▶ **Your goal**: When you reach the line with "wine glass: present" in the listing below, transcribe it and each line after it up to and including the line with "hardback book: present", exactly and with nothing else.

▶ **Data section**:
----------
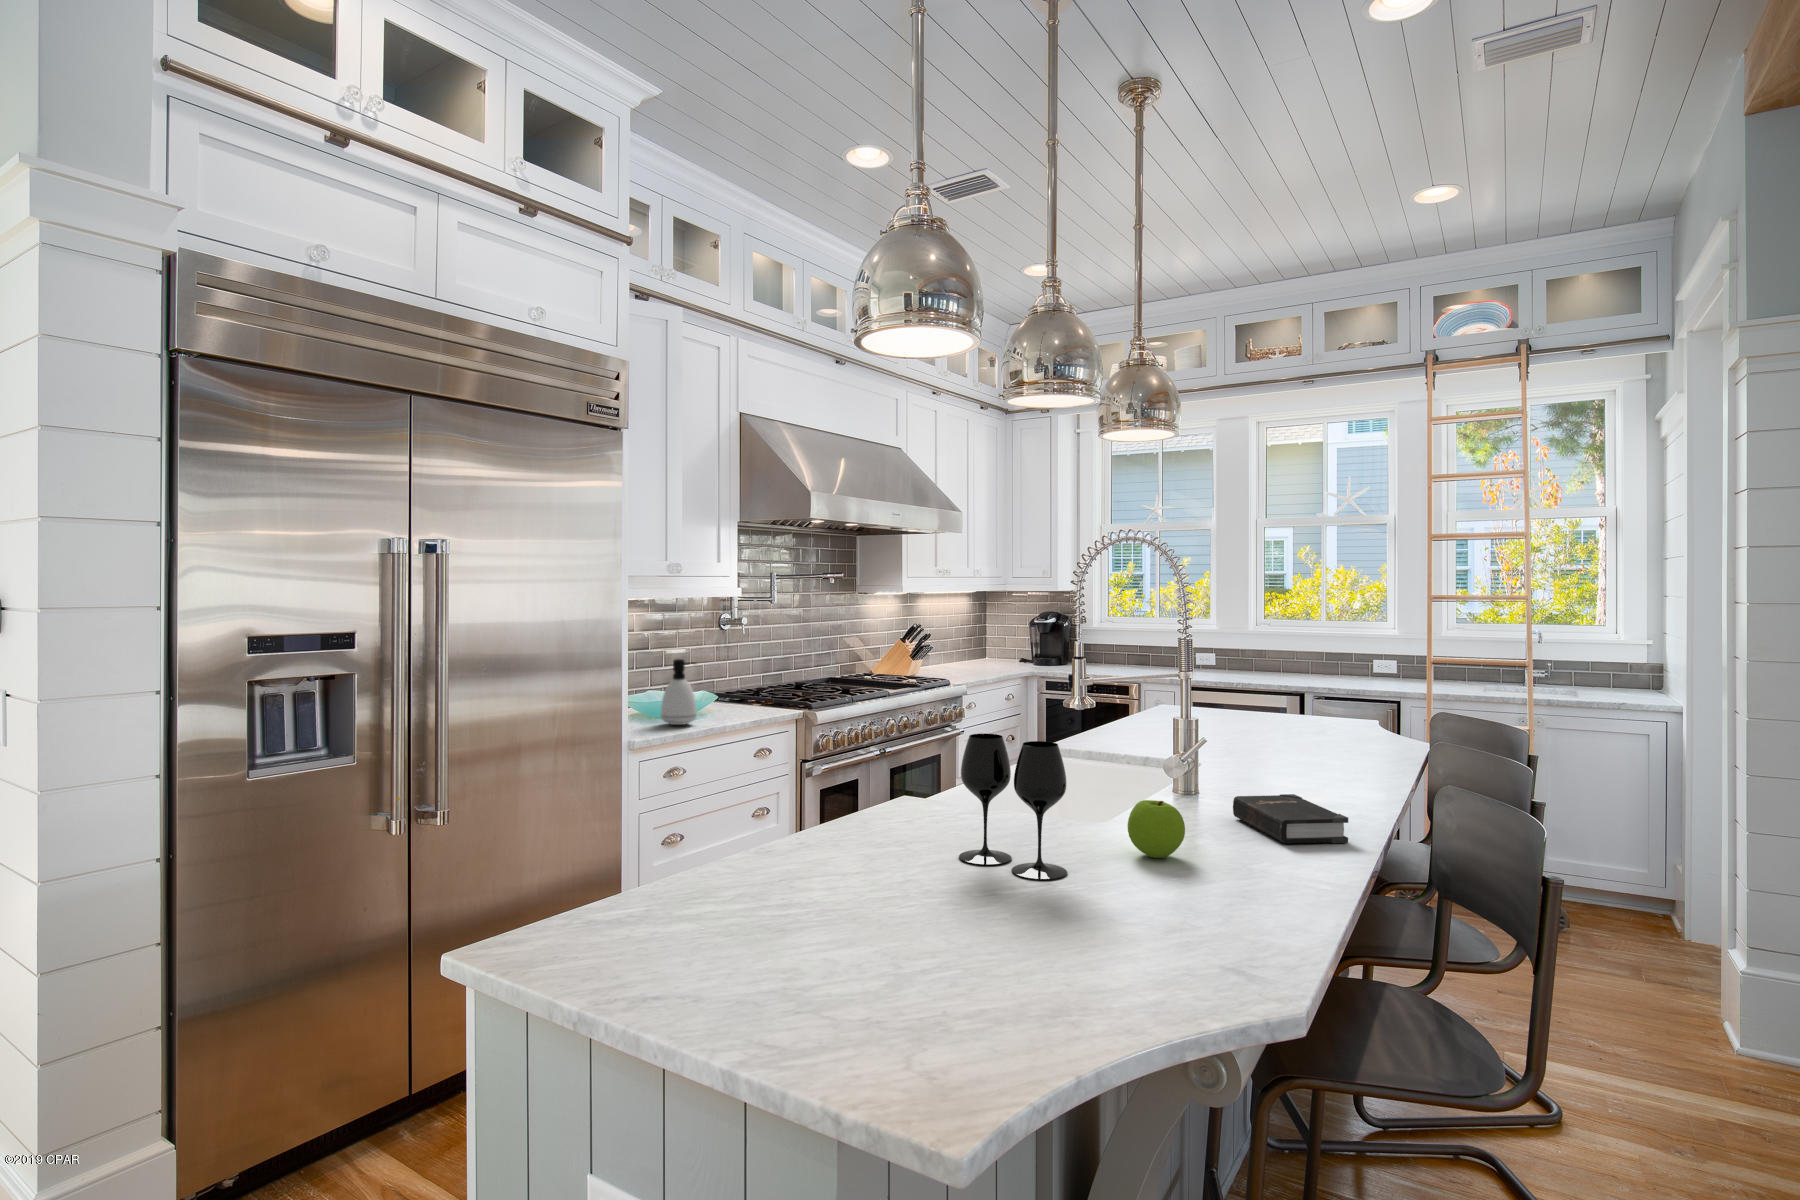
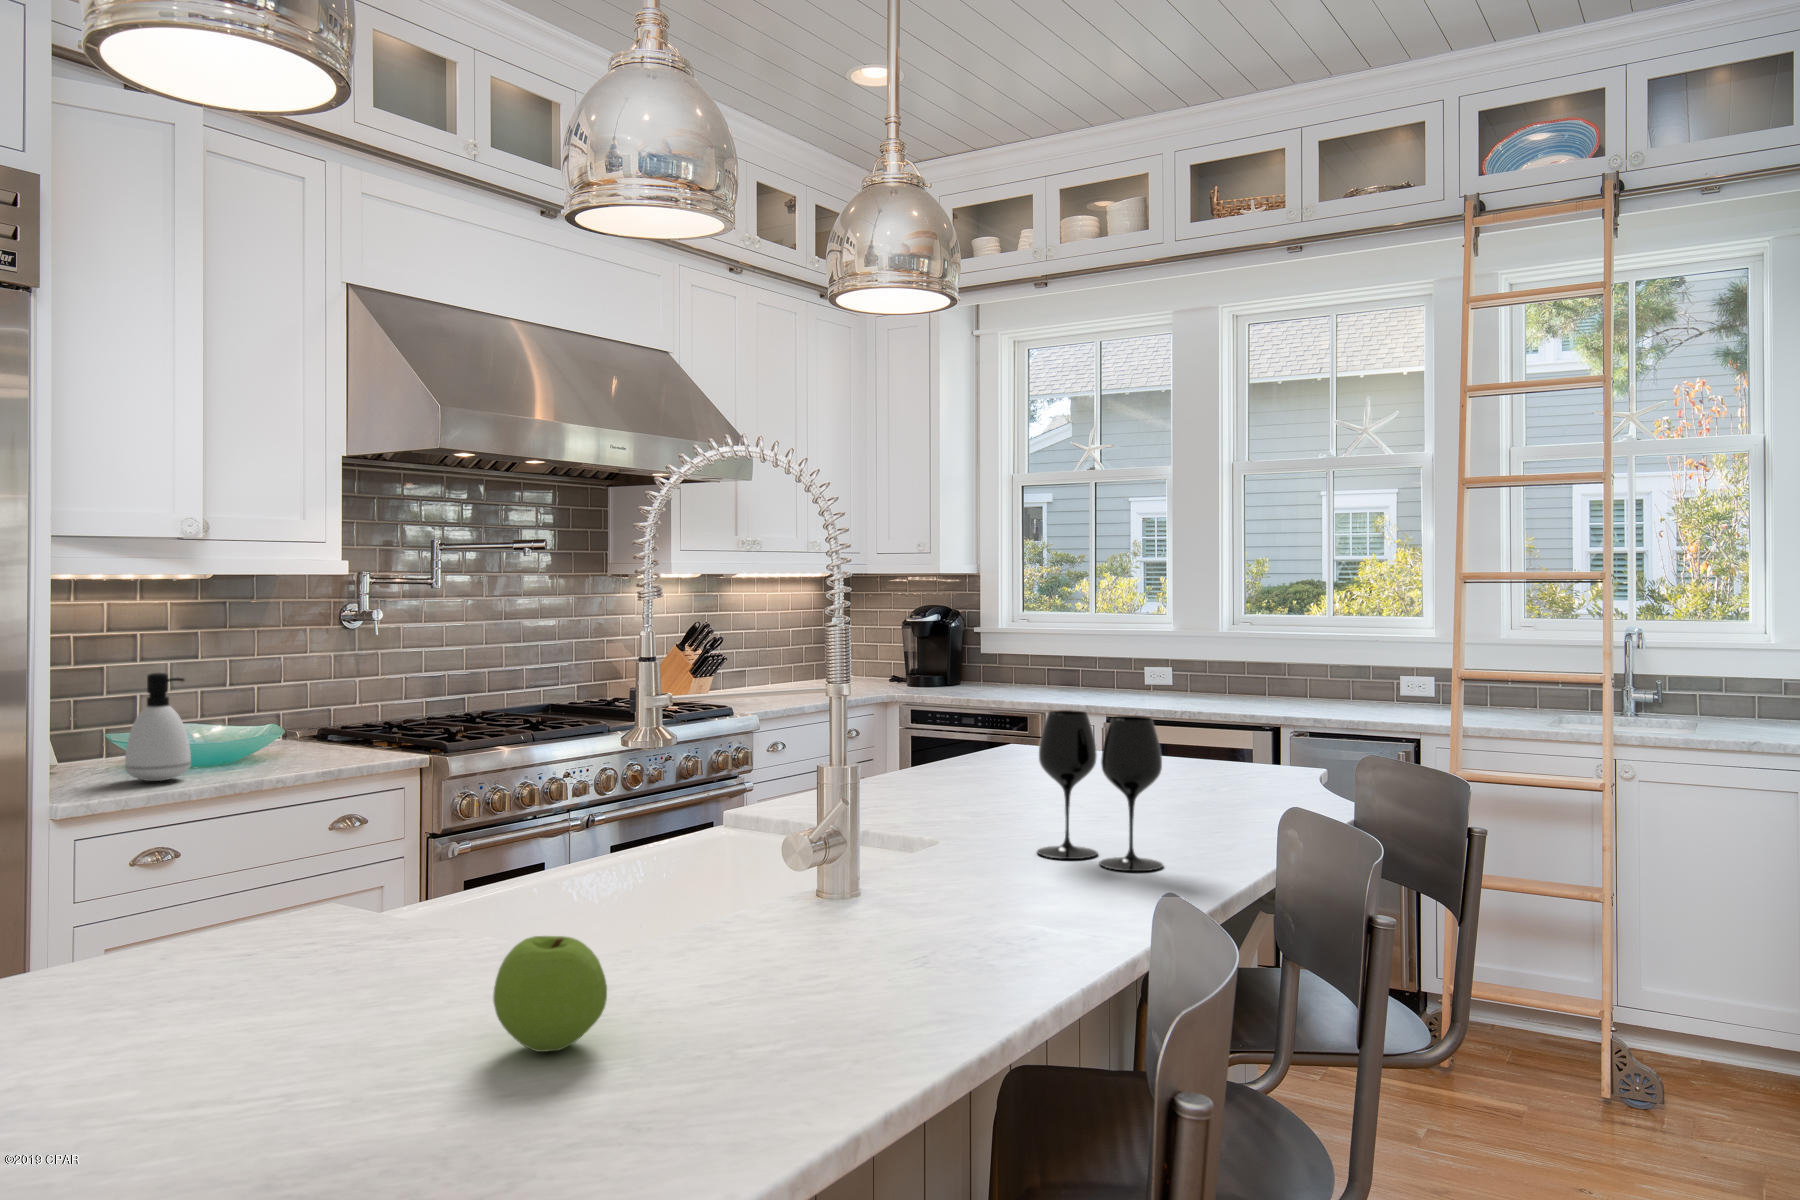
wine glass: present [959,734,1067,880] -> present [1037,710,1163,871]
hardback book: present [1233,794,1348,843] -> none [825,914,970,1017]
----------
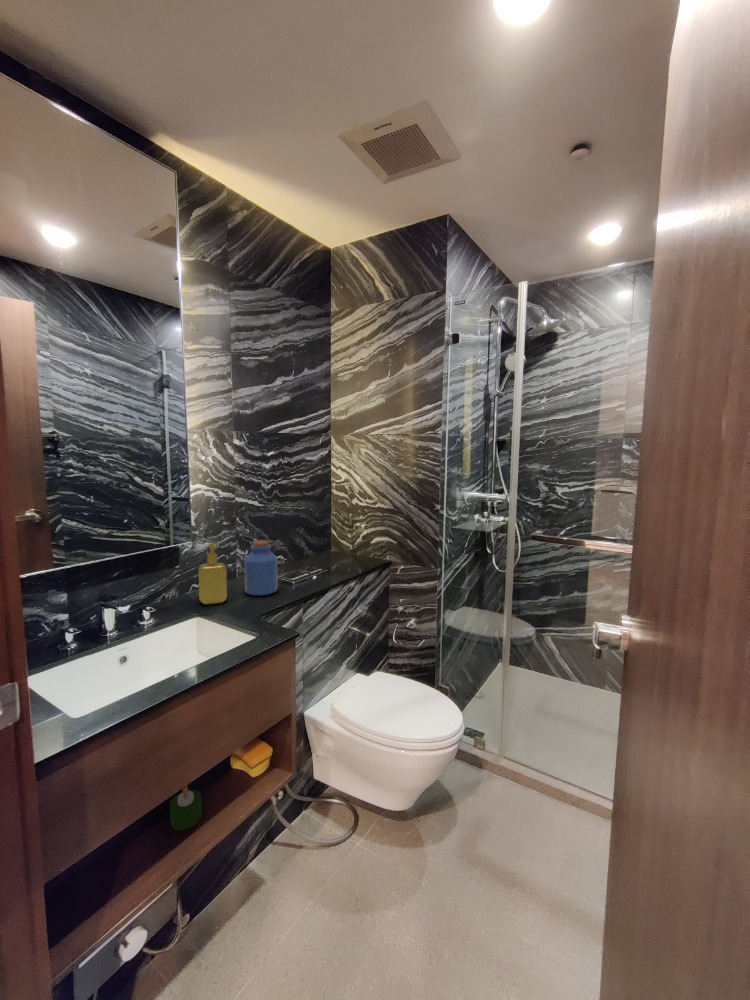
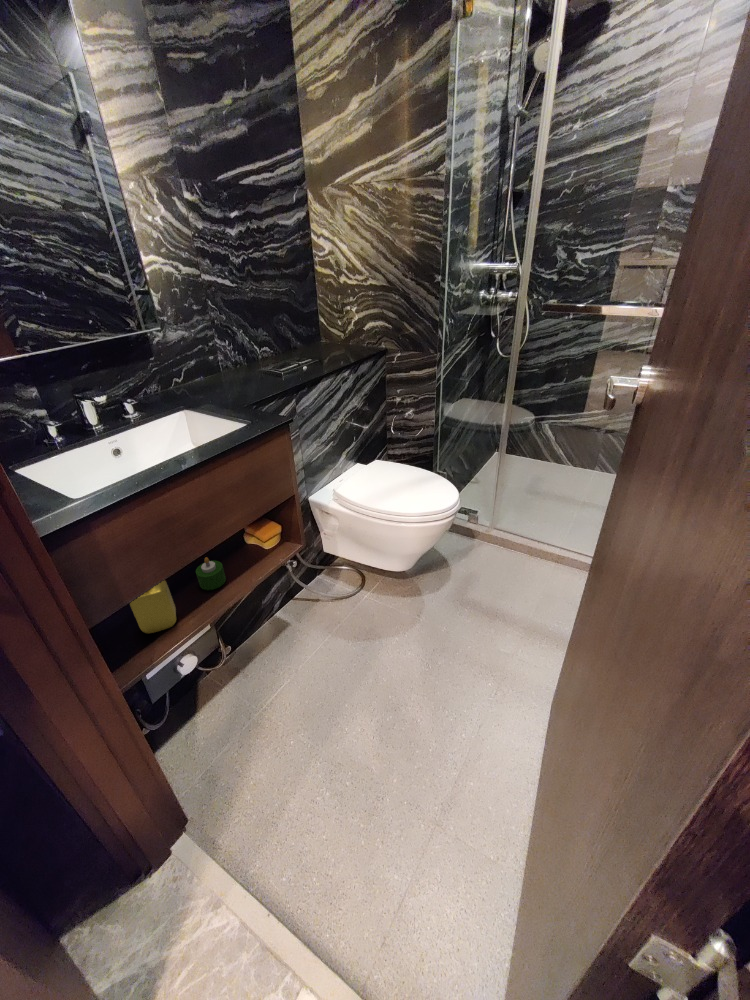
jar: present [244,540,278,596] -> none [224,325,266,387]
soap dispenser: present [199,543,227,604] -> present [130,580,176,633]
----------
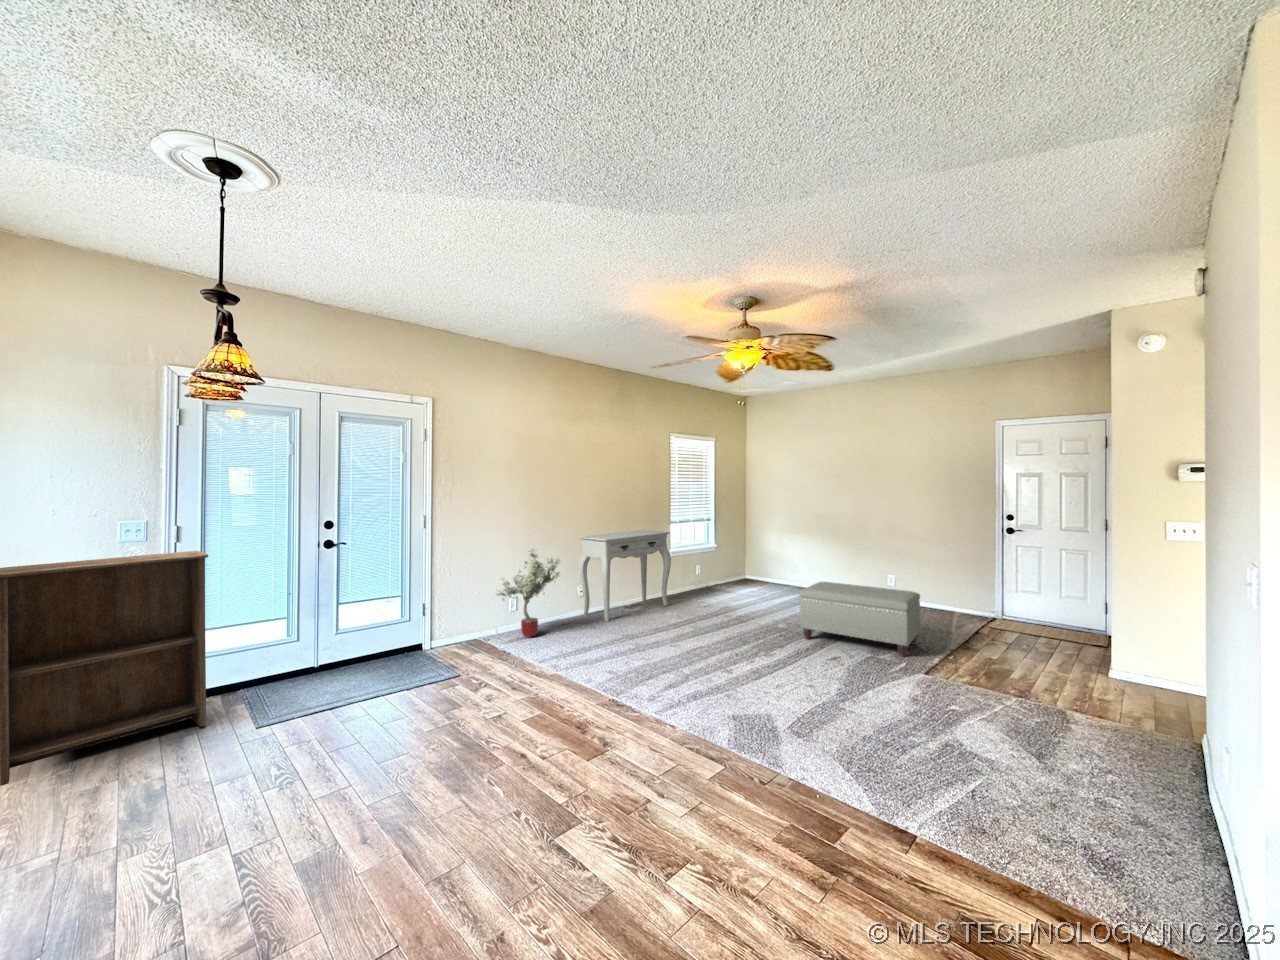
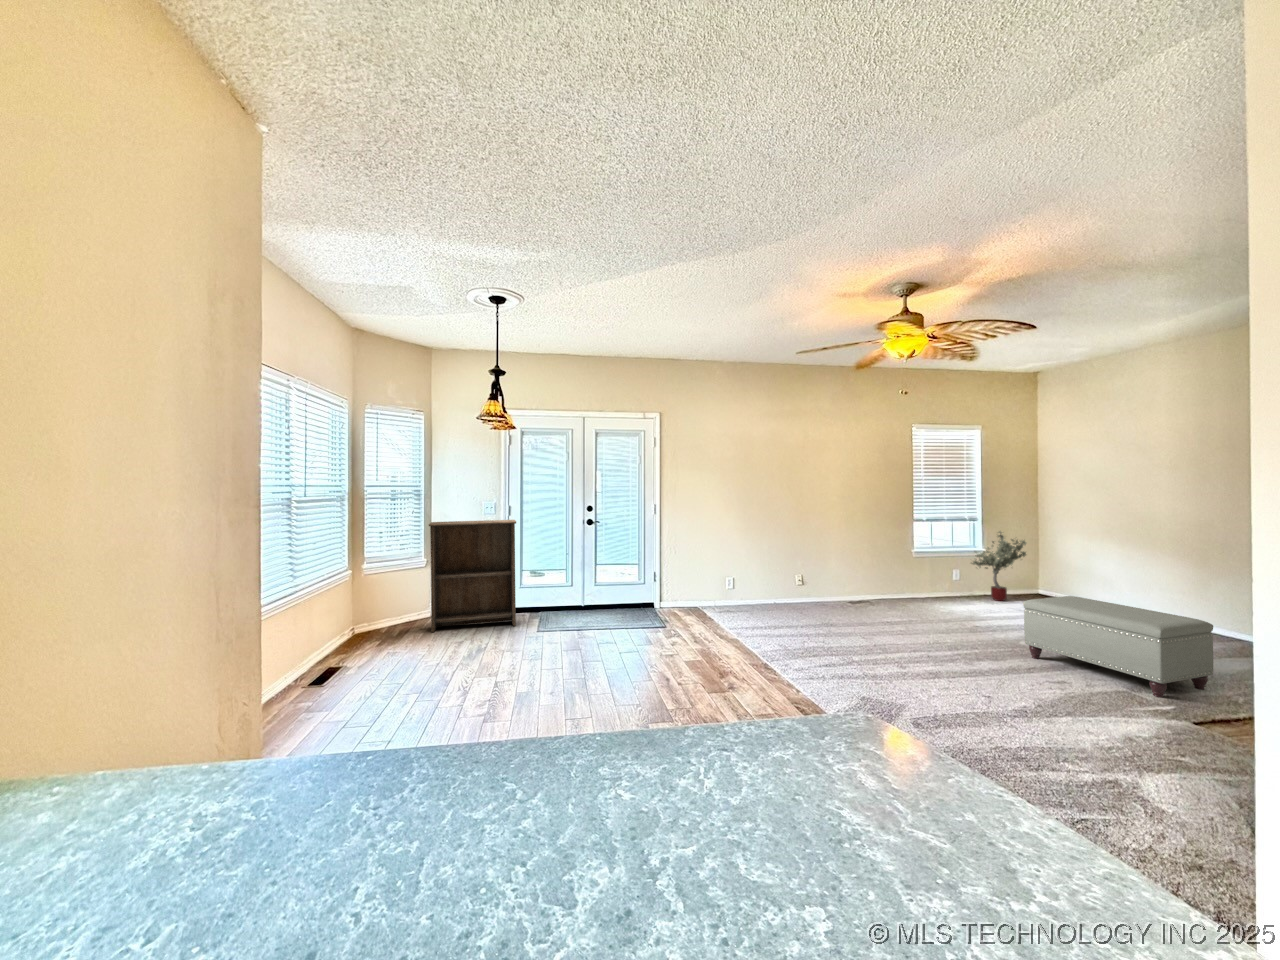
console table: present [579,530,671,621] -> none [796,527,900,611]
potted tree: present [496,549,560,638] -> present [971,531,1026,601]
----------
▶ **Response area**:
wine glass: present [959,734,1067,880] -> present [1037,710,1163,871]
hardback book: present [1233,794,1348,843] -> none [825,914,970,1017]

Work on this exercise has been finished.